DAVID DOLLAR: Hi, I’m David Dollar, host of the Brookings trade podcast Dollar & Sense. Today, my guest is Eswar Prasad, an economics professor at Cornell and a senior fellow in the global development wing at Brookings. Eswar has recent op-eds in The New York Times and The Washington Post about digital currencies, and he has a new book coming out in September, “The Future of Money.” So that’s our topic today. Thanks for joining the show, Eswar.
ESWAR PRASAD: Thanks for having me, David. Always a pleasure talking to you.
DOLLAR: So let’s start with Bitcoin because it has gotten so much attention recently with the wild swings in prices. What’s going on with that? Is Bitcoin money? Is Bitcoin the future of money?

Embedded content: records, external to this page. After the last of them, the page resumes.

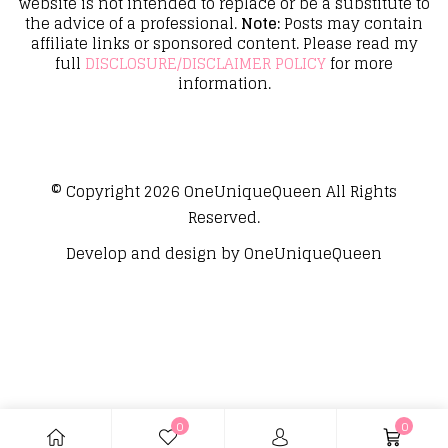
website is not intended to replace or be a substitute to
the advice of a professional.
Note:
Posts may contain
affiliate links or sponsored content. Please read my
full
DISCLOSURE/DISCLAIMER POLICY
for more
information.
© Copyright 2026
OneUniqueQueen
All Rights
Reserved.
Develop and design by
OneUniqueQueen
0
0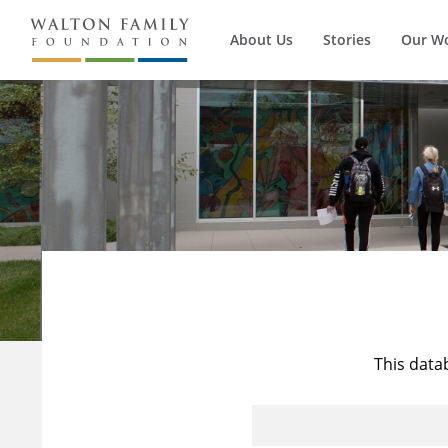
About Us
Stories
Our W
This data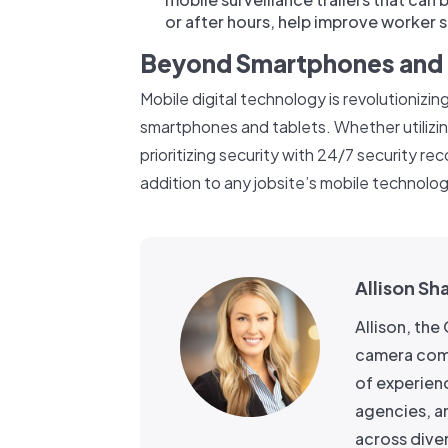
or after hours, help improve worker s
Beyond Smartphones and 
Mobile digital technology is revolutionizing
smartphones and tablets. Whether utilizi
prioritizing security with 24/7 security re
addition to any jobsite’s mobile technolog
Allison Sh
Allison, th
camera comp
of experien
agencies, a
across dive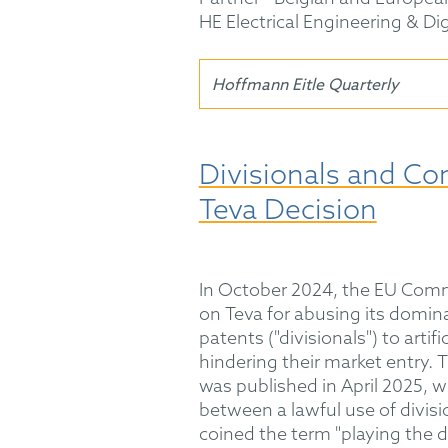
HE Electrical Engineering & Di
Hoffmann Eitle Quarterly
Divisionals and Co
Teva Decision
In October 2024, the EU Commi
on Teva for abusing its dominan
patents ("divisionals") to artif
hindering their market entry.
was published in April 2025, w
between a lawful use of divis
coined the term "playing the d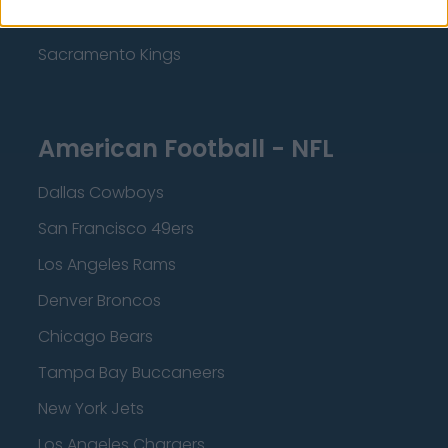
Minnesota Timberwolves
Sacramento Kings
American Football - NFL
Dallas Cowboys
San Francisco 49ers
Los Angeles Rams
Denver Broncos
Chicago Bears
Tampa Bay Buccaneers
New York Jets
Los Angeles Chargers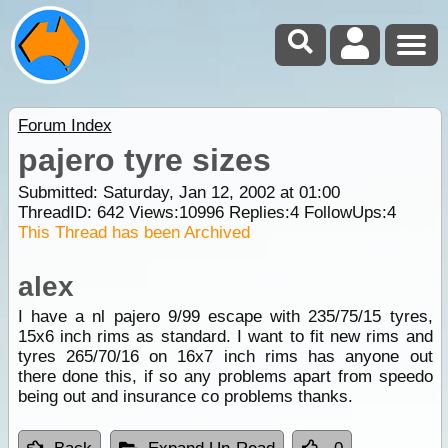
Forum Index
pajero tyre sizes
Submitted: Saturday, Jan 12, 2002 at 01:00
ThreadID:
642
Views:
10996
Replies:
4
FollowUps:
4
This Thread has been Archived
alex
I have a nl pajero 9/99 escape with 235/75/15 tyres,
15x6 inch rims as standard. I want to fit new rims and
tyres 265/70/16 on 16x7 inch rims has anyone out
there done this, if so any problems apart from speedo
being out and insurance co problems thanks.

PRASAD: So Bitcoin is an interesting form of money. When it was created back in 2009, the objective of its creator or creators—whoever that might be, we don’t know yet—was to create a medium of exchange that could bypass a trusted authority, such as a central bank or a financial institution, and allow people to transact using just their digital identities. This was a very alluring prospect at the time because right after the global financial crisis it seemed like trust was shaken in both central banks and commercial banks as well.